(Dataset entries)
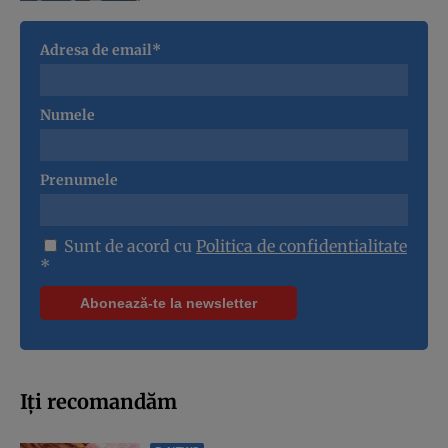
Adresa de email*
Numele
Prenumele
Sunt de acord cu
Politica de confidentialitate
*
Iți recomandăm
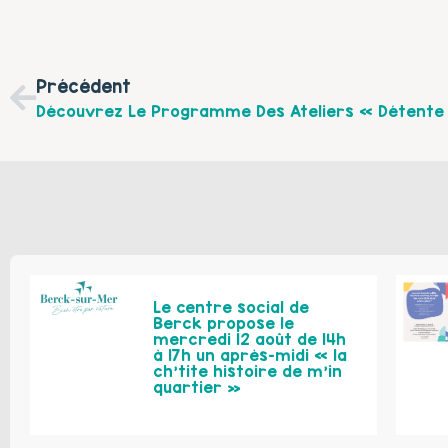
Précédent
Le centre social de
Berck propose le
mercredi 12 août de 14h
à 17h un après-midi « la
ch’tite histoire de m’in
quartier »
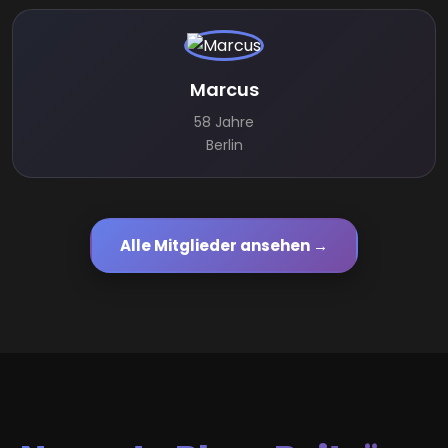
Marcus
58 Jahre
Berlin
Alle Mitglieder ansehen →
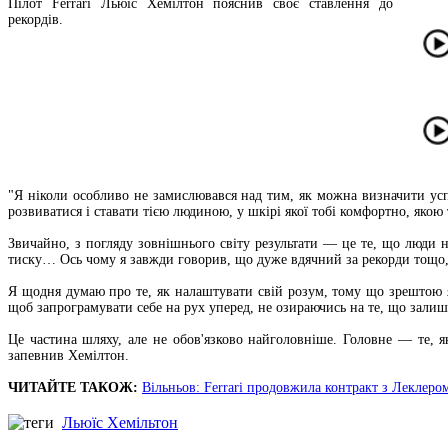
Пілот Ferrari Льюїс Хемілтон пояснив своє ставлення до
рекордів.
"Я ніколи особливо не замислювався над тим, як можна визначити ус
розвиватися і ставати тією людиною, у шкірі якої тобі комфортно, якою
Звичайно, з погляду зовнішнього світу результати — це те, що люди н
тиску… Ось чому я завжди говорив, що дуже вдячний за рекорди тощо, 
Я щодня думаю про те, як налаштувати свій розум, тому що зрештою 
щоб запрограмувати себе на рух уперед, не озираючись на те, що залиш
Це частина шляху, але не обов'язково найголовніше. Головне — те, я
запевнив Хемілтон.
ЧИТАЙТЕ ТАКОЖ:
Вільньов: Ferrari продовжила контракт з Леклеро
Льюїс Хемільтон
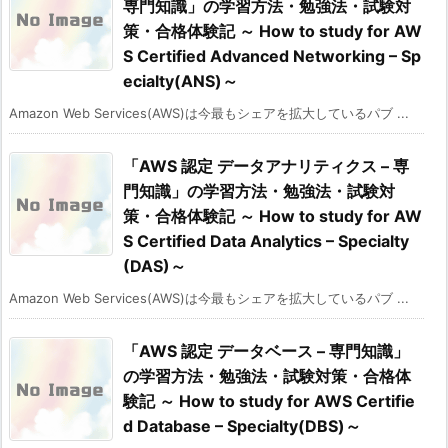
専門知識」の学習方法・勉強法・試験対
策・合格体験記 ～ How to study for AW
S Certified Advanced Networking – Sp
ecialty(ANS)～
Amazon Web Services(AWS)は今最もシェアを拡大しているパブ ...
「AWS 認定 データアナリティクス – 専
門知識」の学習方法・勉強法・試験対
策・合格体験記 ～ How to study for AW
S Certified Data Analytics – Specialty
(DAS)～
Amazon Web Services(AWS)は今最もシェアを拡大しているパブ ...
「AWS 認定 データベース – 専門知識」
の学習方法・勉強法・試験対策・合格体
験記 ～ How to study for AWS Certifie
d Database – Specialty(DBS)～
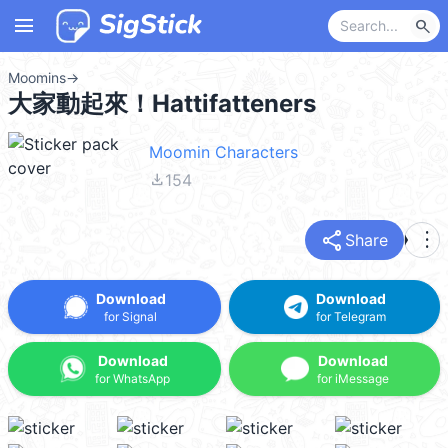
menu
search
Moomins
→
大家動起來！Hattifatteners
Moomin Characters
file_download
154
share
more_vert
Share
Download
Download
for Signal
for Telegram
Download
Download
for WhatsApp
for iMessage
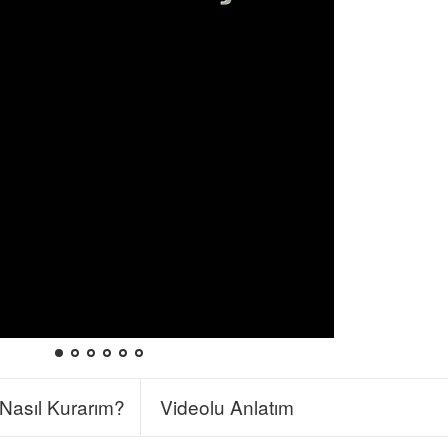
Nasıl Kurarım?
Videolu Anlatım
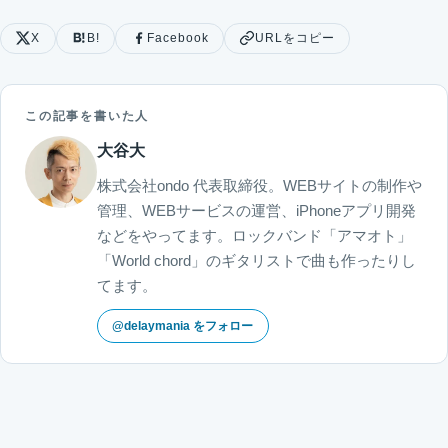
X
B!
Facebook
URLをコピー
この記事を書いた人
大谷大
株式会社ondo 代表取締役。WEBサイトの制作や
管理、WEBサービスの運営、iPhoneアプリ開発
などをやってます。ロックバンド「アマオト」
「World chord」のギタリストで曲も作ったりし
てます。
@delaymania をフォロー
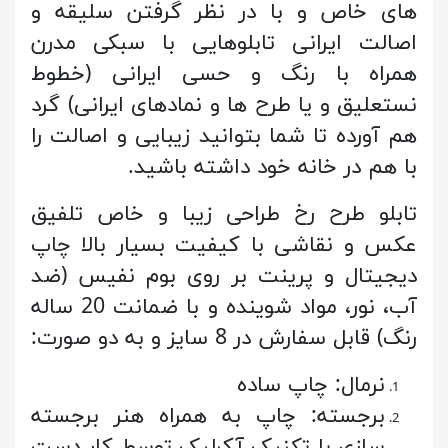
های خاص و با در نظر گرفتن سلیقه و
اصالت ایرانی تابلوهایی با سبکی مدرن
همراه با رنگ و حسی ایرانی (خطوط
نستعلیق و یا طرح ها و نمادهای ایرانی) گرد
هم آورده تا شما بتوانید زیبایی و اصالت را
با هم در خانه خود داشته باشید.
تابلو طرح رخ طراحی زیبا و خاص تلفیق
عکس و نقاشی با کیفیت بسیار بالا چاپ
دیجیتال و پرینت بر روی بوم نفیس (ضد
آب، نور، مواد شوینده و با ضمانت 20 ساله
رنگ) قابل سفارش در 8 سایز و به دو صورت:
نرمال: چاپ ساده
برجسته: چاپ به همراه هنر برجسته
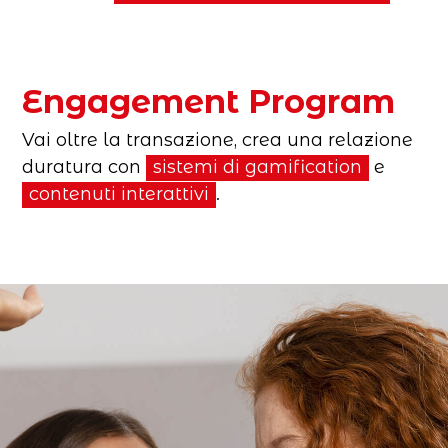
Engagement Program
Vai oltre la transazione, crea una relazione
duratura con
sistemi di gamification
e
contenuti interattivi
.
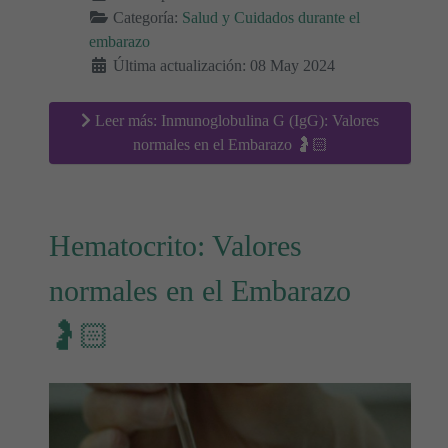
Categoría:
Salud y Cuidados durante el
embarazo
Última actualización: 08 May 2024
Leer más: Inmunoglobulina G (IgG): Valores
normales en el Embarazo 🤰🏻
Hematocrito: Valores
normales en el Embarazo
🤰🏻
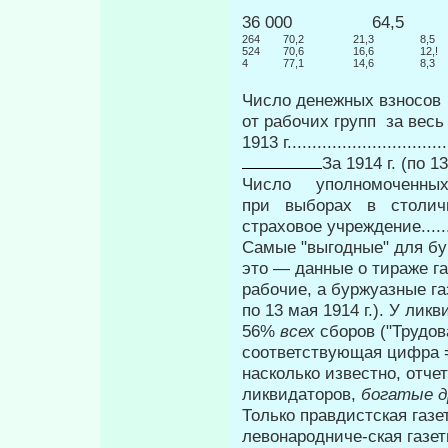
36 000 64,5
264
70,2
21,3
8,5
524
70,6
16,6
12,!
4
77,1
14,6
8,3
Число денежных взносов
от рабочих групп за ве
1913 г................................
За 1914 г. (по 
Число уполномоченны
при выборах в с
страховое учреждение.......
Самые "выгодные" для бу
это — данные о тираже г
рабочие, а буржуазные га
по 13 мая 1914 г.). У ли
56%
всех
сборов ("Трудов
соответствующая цифра =
насколько известно, отчет
ликвидаторов,
богатые д
Только правдистская газе
левонародниче-ская газе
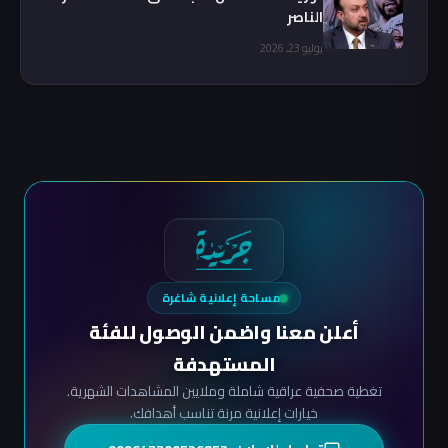
الناصر
يوليو 23, 2026
مساحة إعلانية شاغرة
أعلن معنا واضمن الوصول للفئة
المستهدفة
تغطية صحفية عراقية شاملة وملايين المشاهدات الشهرية.
خيارات إعلانية مرنة تناسب أهدافك.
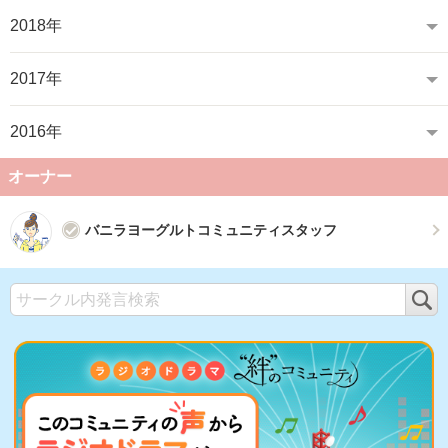
2018年
2017年
2016年
オーナー
バニラヨーグルトコミュニティスタッフ
検
索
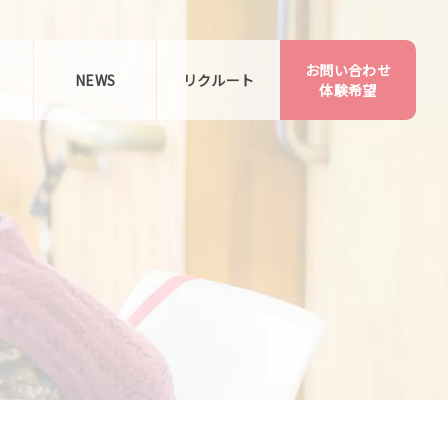
お問い合わせ
告
NEWS
リクルート
体験希望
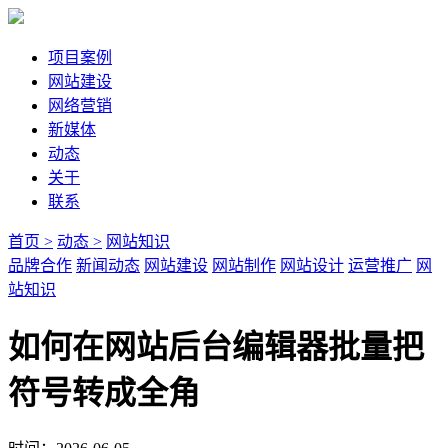
项目案例
网站建设
网络营销
新媒体
动态
关于
联系
首页 >
动态 >
网站知识
品牌合作
新闻动态
网站建设
网站制作
网站设计
运营推广
网
站知识
如何在网站后台编辑器批量把
符号转成全角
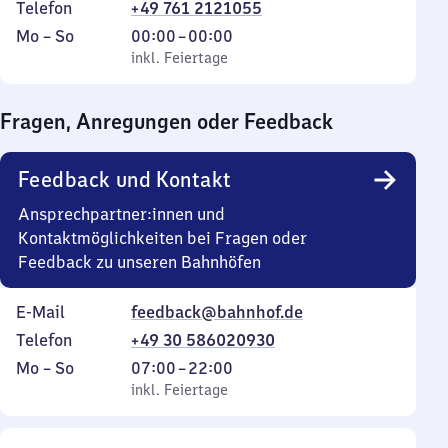
Telefon
+49 761 2121055
Montag
,
Von
Mo
–
So
00:00
–
00:00
bis
inkl. Feiertage
0
inkl. Feiertage
Sonntag
Uhr
bis
Fragen, Anregungen oder Feedback
0
Uhr
Feedback und Kontakt
Ansprechpartner:innen und
Kontaktmöglichkeiten bei Fragen oder
Feedback zu unseren Bahnhöfen
E-Mail
feedback@bahnhof.de
Telefon
+49 30 586020930
Montag
,
Von
Mo
–
So
07:00
–
22:00
bis
inkl. Feiertage
7
inkl. Feiertage
Sonntag
Uhr
bis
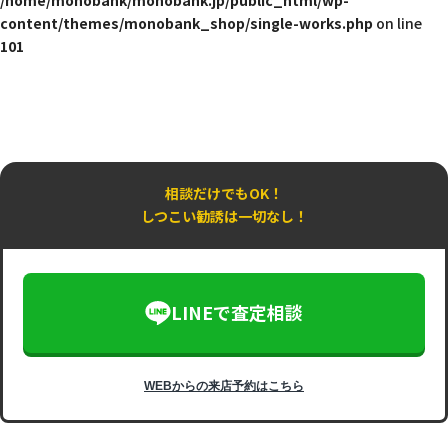
content/themes/monobank_shop/single-works.php
on line
101
相談だけでもOK！
しつこい勧誘は一切なし！
LINEで査定相談
WEBからの来店予約はこちら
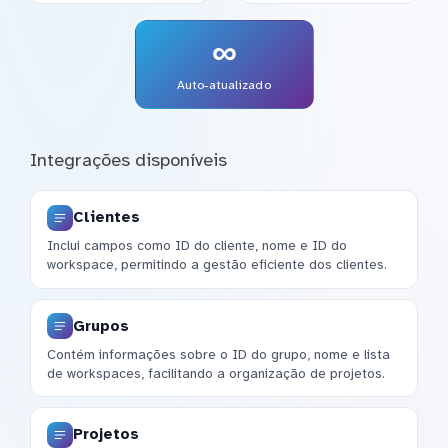
∞
Auto-atualizado
Integrações disponíveis
Clientes
Inclui campos como ID do cliente, nome e ID do
workspace, permitindo a gestão eficiente dos clientes.
Grupos
Contém informações sobre o ID do grupo, nome e lista
de workspaces, facilitando a organização de projetos.
Projetos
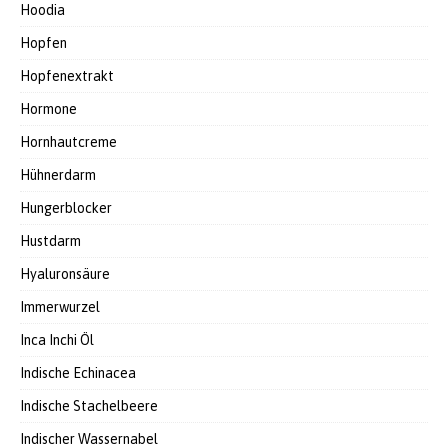
Hoodia
Hopfen
Hopfenextrakt
Hormone
Hornhautcreme
Hühnerdarm
Hungerblocker
Hustdarm
Hyaluronsäure
Immerwurzel
Inca Inchi Öl
Indische Echinacea
Indische Stachelbeere
Indischer Wassernabel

Prompt - Can you give the data above again with "Moomin Characters" swapped for "Moomin Figures" and everything else unchanged? Omit the pictures from your answer.

Result of this task -
Adresa de email*
Numele
Prenumele
Sunt de acord cu
Politica de confidentialitate
*
Iți recomandăm
Précédent
Le centre social de
Berck propose le
mercredi 12 août de 14h
à 17h un après-midi « la
ch’tite histoire de m’in
quartier »
Marcus
58 Jahre
Berlin
Alle Mitglieder ansehen →
Пілот Ferrari Льюїс Хемілтон пояснив своє ставлення до
рекордів.
"Я ніколи особливо не замислювався над тим, як можна визначити ус
розвиватися і ставати тією людиною, у шкірі якої тобі комфортно, якою
Звичайно, з погляду зовнішнього світу результати — це те, що люди н
тиску… Ось чому я завжди говорив, що дуже вдячний за рекорди тощо, 
Я щодня думаю про те, як налаштувати свій розум, тому що зрештою 
щоб запрограмувати себе на рух уперед, не озираючись на те, що залиш
Це частина шляху, але не обов'язково найголовніше. Головне — те, я
запевнив Хемілтон.
ЧИТАЙТЕ ТАКОЖ:
Вільньов: Ferrari продовжила контракт з Леклеро
Льюїс Хемільтон
専門知識」の学習方法・勉強法・試験対
策・合格体験記 ～ How to study for AW
S Certified Advanced Networking – Sp
ecialty(ANS)～
Amazon Web Services(AWS)は今最もシェアを拡大しているパブ ...
「AWS 認定 データアナリティクス – 専
門知識」の学習方法・勉強法・試験対
策・合格体験記 ～ How to study for AW
S Certified Data Analytics – Specialty
(DAS)～
Amazon Web Services(AWS)は今最もシェアを拡大しているパブ ...
「AWS 認定 データベース – 専門知識」
の学習方法・勉強法・試験対策・合格体
験記 ～ How to study for AWS Certifie
d Database – Specialty(DBS)～
menu
search
Moomins
→
大家動起來！Hattifatteners
Moomin Figures
file_download
154
share
more_vert
Share
Download
Download
for Signal
for Telegram
Download
Download
for WhatsApp
for iMessage
Nasıl Kurarım?
Videolu Anlatım
X
B!
Facebook
URLをコピー
この記事を書いた人
大谷大
株式会社ondo 代表取締役。WEBサイトの制作や
管理、WEBサービスの運営、iPhoneアプリ開発
などをやってます。ロックバンド「アマオト」
「World chord」のギタリストで曲も作ったりし
てます。
@delaymania をフォロー
های خاص و با در نظر گرفتن سلیقه و
اصالت ایرانی تابلوهایی با سبکی مدرن
همراه با رنگ و حسی ایرانی (خطوط
نستعلیق و یا طرح ها و نمادهای ایرانی) گرد
هم آورده تا شما بتوانید زیبایی و اصالت را
با هم در خانه خود داشته باشید.
تابلو طرح رخ طراحی زیبا و خاص تلفیق
عکس و نقاشی با کیفیت بسیار بالا چاپ
دیجیتال و پرینت بر روی بوم نفیس (ضد
آب، نور، مواد شوینده و با ضمانت 20 ساله
رنگ) قابل سفارش در 8 سایز و به دو صورت:
نرمال: چاپ ساده
برجسته: چاپ به همراه هنر برجسته
Engagement Program
Vai oltre la transazione, crea una relazione
duratura con
sistemi di gamification
e
contenuti interattivi
.
Categoría:
Salud y Cuidados durante el
embarazo
Última actualización: 08 May 2024
Leer más: Inmunoglobulina G (IgG): Valores
normales en el Embarazo 🤰🏻
Hematocrito: Valores
normales en el Embarazo
🤰🏻
36 000 64,5
264
70,2
21,3
8,5
524
70,6
16,6
12,!
4
77,1
14,6
8,3
Число денежных взносов
от рабочих групп за ве
1913 г................................
За 1914 г. (по 
Число уполномоченны
при выборах в с
страховое учреждение.......
Самые "выгодные" для бу
это — данные о тираже г
рабочие, а буржуазные га
по 13 мая 1914 г.). У ли
56%
всех
сборов ("Трудов
соответствующая цифра =
насколько известно, отчет
ликвидаторов,
богатые д
Только правдистская газе
левонародниче-ская газе
الناصر
يوليو 23, 2026
مساحة إعلانية شاغرة
أعلن معنا واضمن الوصول للفئة
المستهدفة
تغطية صحفية عراقية شاملة وملايين المشاهدات الشهرية.
خيارات إعلانية مرنة تناسب أهدافك.
2018年
2017年
2016年
オーナー
バニラヨーグルトコミュニティスタッフ
検
索
お問い合わせ
告
NEWS
リクルート
体験希望
项目案例
网站建设
网络营销
新媒体
动态
关于
联系
首页 >
动态 >
网站知识
品牌合作
新闻动态
网站建设
网站制作
网站设计
运营推广
网
站知识
如何在网站后台编辑器批量把
符号转成全角
Telefon
+49 761 2121055
Montag
,
Von
Mo
–
So
00:00
–
00:00
bis
inkl. Feiertage
0
inkl. Feiertage
Sonntag
Uhr
bis
Fragen, Anregungen oder Feedback
0
Uhr
Feedback und Kontakt
Ansprechpartner:innen und
Kontaktmöglichkeiten bei Fragen oder
Feedback zu unseren Bahnhöfen
E-Mail
feedback@bahnhof.de
Telefon
+49 30 586020930
Montag
,
Von
Mo
–
So
07:00
–
22:00
bis
inkl. Feiertage
7
inkl. Feiertage
Sonntag
Uhr
bis
content/themes/monobank_shop/single-works.php
on line
101
相談だけでもOK！
しつこい勧誘は一切なし！
LINEで査定相談
WEBからの来店予約はこちら
∞
Auto-atualizado
Integrações disponíveis
Clientes
Inclui campos como ID do cliente, nome e ID do
workspace, permitindo a gestão eficiente dos clientes.
Grupos
Contém informações sobre o ID do grupo, nome e lista
de workspaces, facilitando a organização de projetos.
Projetos
Hoodia
Hopfen
Hopfenextrakt
Hormone
Hornhautcreme
Hühnerdarm
Hungerblocker
Hustdarm
Hyaluronsäure
Immerwurzel
Inca Inchi Öl
Indische Echinacea
Indische Stachelbeere
Indischer Wassernabel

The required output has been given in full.